Ясно, что всем этим намечаются элементы нового стиля литературы, которая стояла бы на уровне революционных задач эпохи. Современная Чернышевскому русская литература противостояла этим требованиям нового стиля, как нечто косно-враждебное. С глубочайшим и естественным пессимизмом относился Чернышевский к тому содержанию, которое подносила ему современная литература. «Ревизора» и «Мертвые души» он считал высшими достижениями русской литературы, в частности о «Мертвых душах» он писал, что это «колоссальнейшее из первостепенных произведений русской литературы», и тут же добавлял:
«Мы восхищаемся и поучаемся «Горем от ума», «Ревизором», «Мертвыми душами», как произведениями, в которых полно и верно отразилась — наша жизнь; а французы, англичане, немцы о произведениях своей литературы, в которых жизнь общества была бы воспроизведена в тех границах, как в «Ревизоре» и «Мертвых душах», сказали бы, что они отражают жизнь очень неполно и отрывочно, — они сказали бы даже, что это — произведения очень отвлеченные от жизни».
Новая эпоха и новый класс, которые говорили устами Чернышевского, не могли быть удовлетворены ни художественной формой Пушкина, Гоголя и Тургенева, ни общим мировоззрением, определявшим содержание их произведений, — они требовали гораздо большего.

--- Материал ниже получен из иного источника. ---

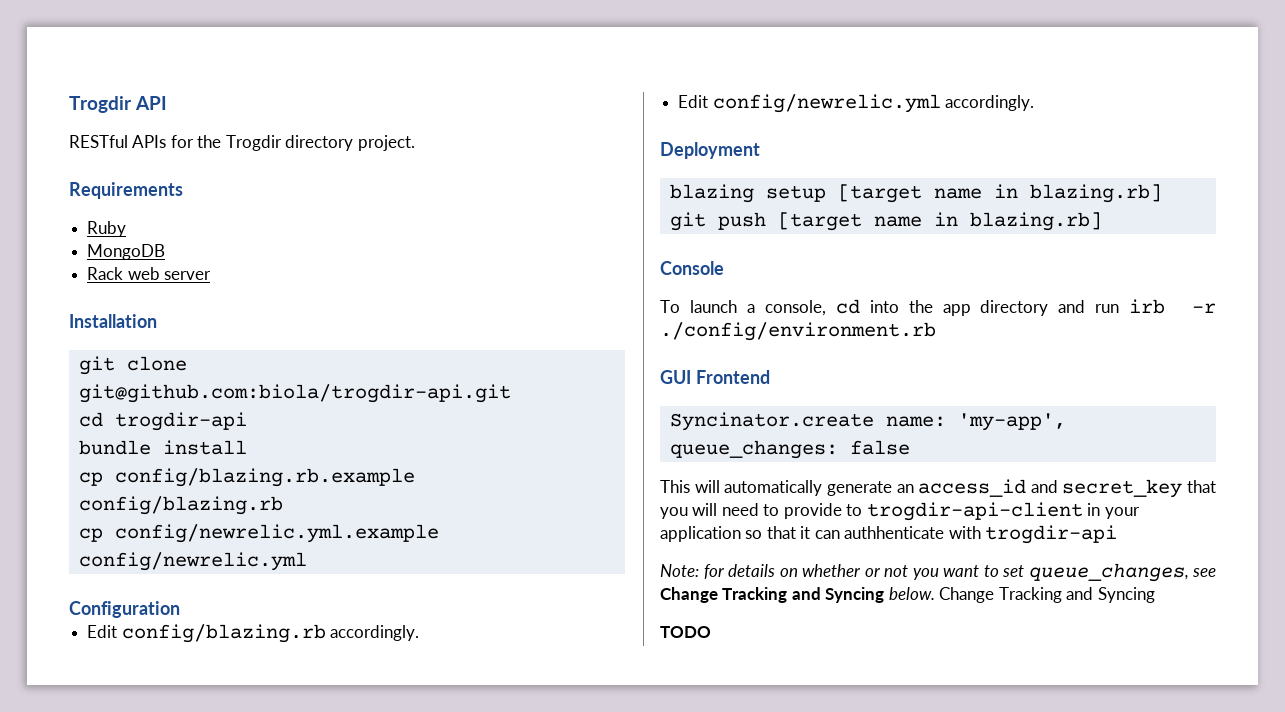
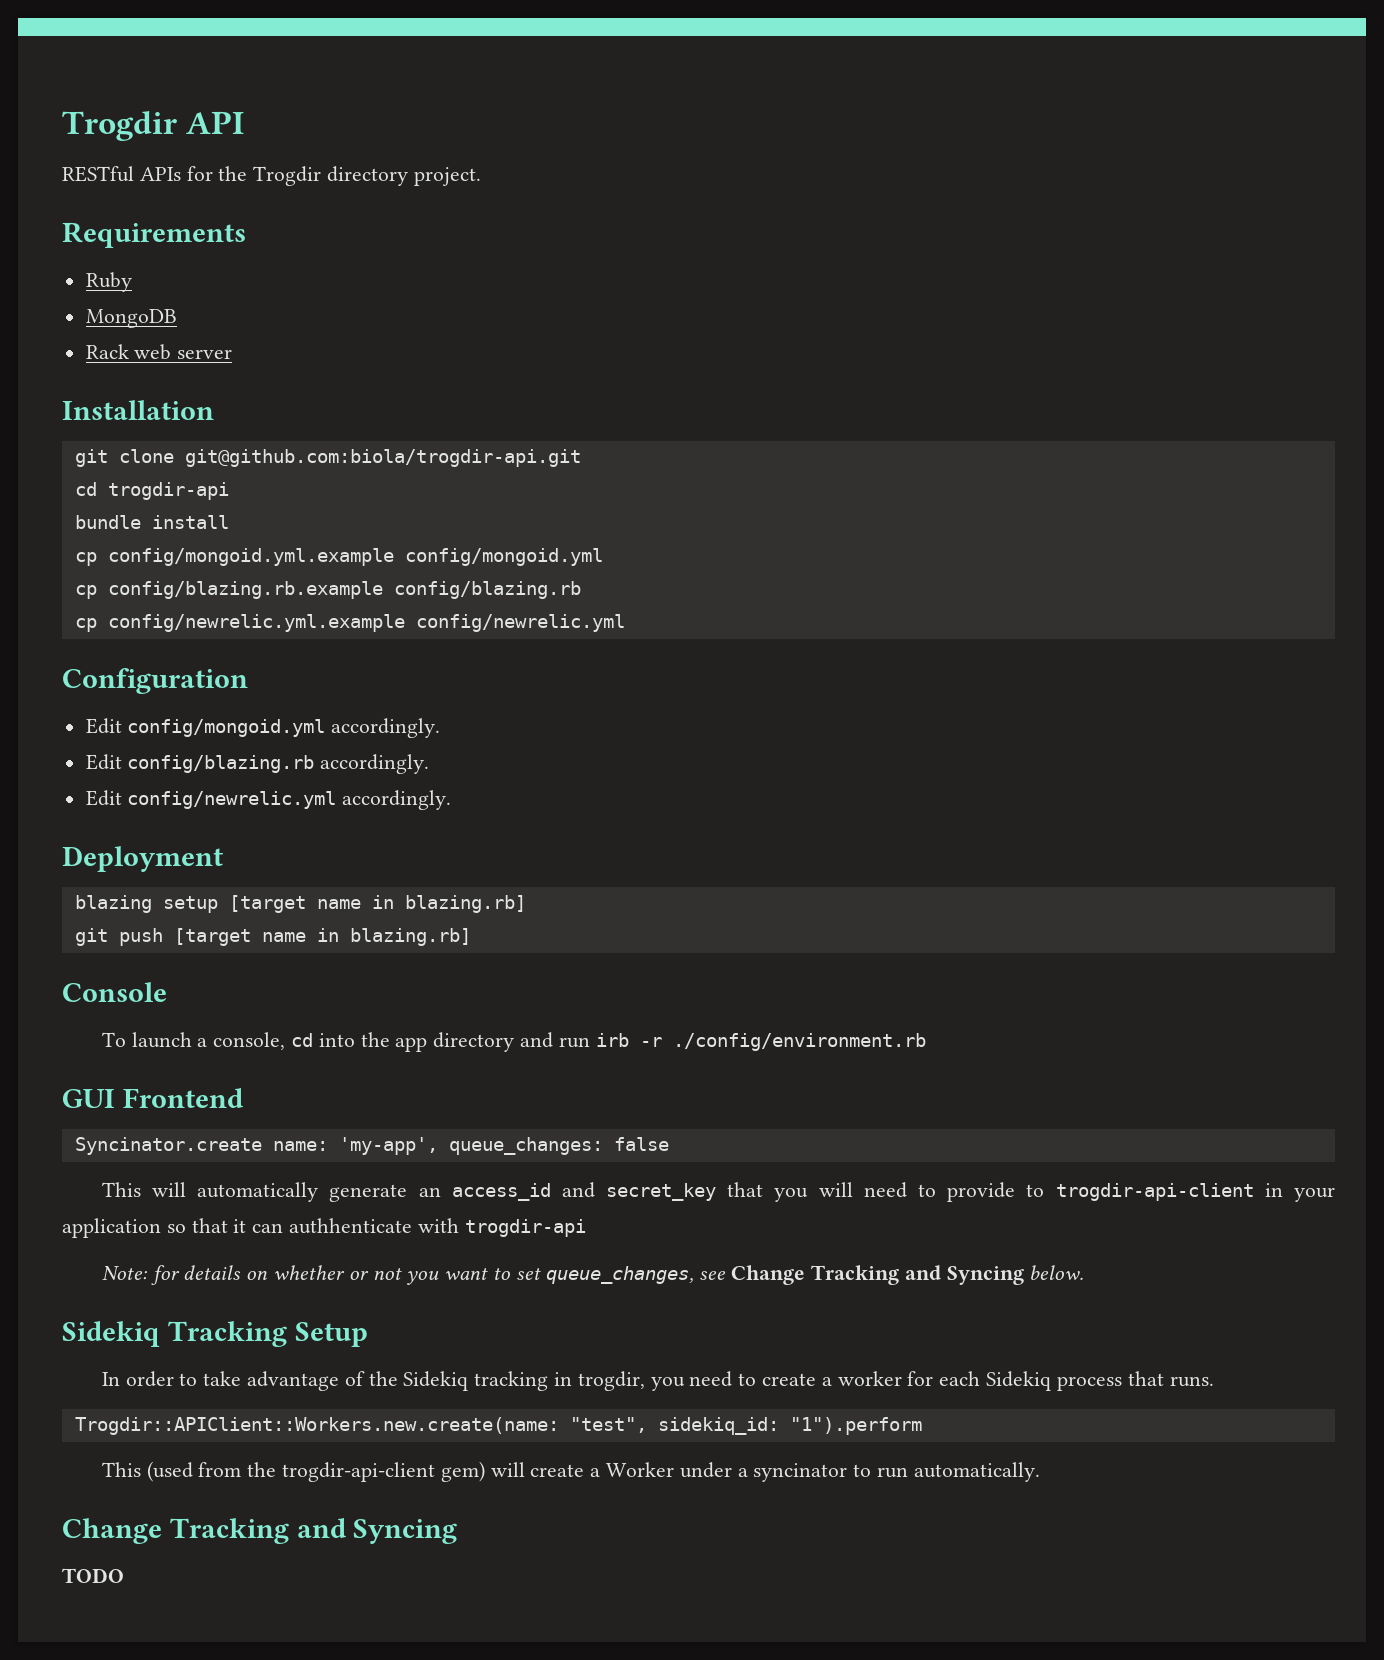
(247, 447) none -> [74,548,603,566] // cp config/mongoid.yml.example config/mongoid.yml
(180, 609) none -> [85,718,441,738] // Edit config/mongoid.yml accordingly.
(935, 593) none -> [62,1321,368,1347] [101,1371,1214,1391] [74,1417,922,1435] [101,1461,1040,1482] // Sidekiq Tracking Setup // In order to take advantage of the Sidekiq tracking in trogdir, you need to create a worker for each Sidekiq process that runs. // Trogdir::APIClient::Workers.new.create(name: "test", sidekiq_id: "1").perform // This (used from the trogdir-api-client gem) will create a Worker under a syncinator to run automatically. //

Образом Гоголя, великого художника, погибшего под бременем неспособности сочетать свое художественное восприятие действительности с ее критическим осмыслением и погибшего в трясинах мистики, Чернышевский как бы предупреждал современное поколение художников, что ни художественный талант, ни критическое отношение к отдельным областям жизни не спасут их от краха, если они не проникнутся мировоззрением, — которое способно обнять и объяснить весь ход жизненного процесса.